The second part is my somewhat dormant project Gazelle (http://www.gazelle-parser.org/). I mean to resume it once upb is ready. Gazelle uses most of the same parsing theory as ANTLR, but instead of generating code for every parser it has a more VM-like approach. And as its output? You guessed it -- upb and Protocol Buffers. You can consume the parse tree in a streaming way (SAX), as a data structure (DOM), you can serialize the AST itself as a Protocol Buffer.
tl;dr: Programming languages are just a human-friendly serialization of an AST. Parsing is simply tree traversal. Protocol Buffers are simply a universal way of specifying and manipulating trees. And I'm working on an attempt to unify it all into a tiny but powerful library that aims to bring the power of Lisp to all programming languages.

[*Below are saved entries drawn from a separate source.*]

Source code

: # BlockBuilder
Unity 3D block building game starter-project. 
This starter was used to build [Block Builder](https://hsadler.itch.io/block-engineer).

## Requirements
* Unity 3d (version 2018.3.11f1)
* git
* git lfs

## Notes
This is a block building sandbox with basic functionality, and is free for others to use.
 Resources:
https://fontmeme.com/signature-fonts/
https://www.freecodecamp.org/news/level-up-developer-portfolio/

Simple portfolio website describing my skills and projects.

I studied compilers before I studied Lisp so when I first started reading about Lisp it was very intuitive that it is just an AST.
When trying to design my own languages I kept needing to handle special conditions and it seemed all roads lead to either Lisp or Smalltalk. It seems those 2 are fundamental paradigms.
Quite shocking the moment I realized that ASTs in Lisp are just lists of lists, and that the closure property allows you to build up complex ASTs astonishingly fast.
So instead of having a separate meta-syntax to manipulate Lisp at the level of the AST, you simply write Lisp. Lisp is the language that's it's own AST. Combine this with a complete exposure of the meta-level of the language, and you get a language where many things that would be very expensive or impossible in other languages are relatively inexpensive and possible.
Smalltalk is nearly it's own AST. There are enough tools and exposure of the meta-level to enable things like Lisp macros, but it's still 2-3X harder than in Lisp. Also, Smalltalk Blocks by themselves are fairly powerful. As a result, people don't use Lisp style macros in Smalltalk even though they could if they really wanted to. (Implementing them would just take a few days.) The cost-benefit just doesn't work out.
(Yes, even Smalltalk is a kind of "Blub" compared to Lisp.)